Task =
Every line from the one with "Returns a random distribution using" to the end of the entries, both included, is to be copied exactly; the other lines stay out.

Exercise data =
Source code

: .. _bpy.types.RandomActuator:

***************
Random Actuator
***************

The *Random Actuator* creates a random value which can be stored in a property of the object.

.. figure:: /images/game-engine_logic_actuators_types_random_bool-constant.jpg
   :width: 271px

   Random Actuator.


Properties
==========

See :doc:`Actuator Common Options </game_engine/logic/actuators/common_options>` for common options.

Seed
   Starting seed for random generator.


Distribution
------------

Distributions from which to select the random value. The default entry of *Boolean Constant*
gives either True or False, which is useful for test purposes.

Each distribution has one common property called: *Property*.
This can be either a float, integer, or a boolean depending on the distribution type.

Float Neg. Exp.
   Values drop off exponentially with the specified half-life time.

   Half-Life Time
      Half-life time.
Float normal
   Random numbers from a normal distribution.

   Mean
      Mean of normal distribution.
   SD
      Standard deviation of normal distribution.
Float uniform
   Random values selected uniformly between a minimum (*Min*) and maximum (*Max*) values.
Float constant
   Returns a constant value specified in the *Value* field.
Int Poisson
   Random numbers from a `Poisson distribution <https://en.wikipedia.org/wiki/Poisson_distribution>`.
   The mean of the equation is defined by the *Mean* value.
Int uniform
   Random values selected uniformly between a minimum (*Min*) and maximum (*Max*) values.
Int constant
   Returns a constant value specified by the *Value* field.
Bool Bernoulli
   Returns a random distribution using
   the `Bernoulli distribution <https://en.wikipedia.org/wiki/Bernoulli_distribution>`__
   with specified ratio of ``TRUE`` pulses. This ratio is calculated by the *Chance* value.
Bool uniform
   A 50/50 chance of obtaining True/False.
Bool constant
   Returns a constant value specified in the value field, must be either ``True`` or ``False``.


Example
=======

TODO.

Task result =
   Returns a random distribution using
   the `Bernoulli distribution <https://en.wikipedia.org/wiki/Bernoulli_distribution>`__
   with specified ratio of ``TRUE`` pulses. This ratio is calculated by the *Chance* value.
Bool uniform
   A 50/50 chance of obtaining True/False.
Bool constant
   Returns a constant value specified in the value field, must be either ``True`` or ``False``.


Example
=======

TODO.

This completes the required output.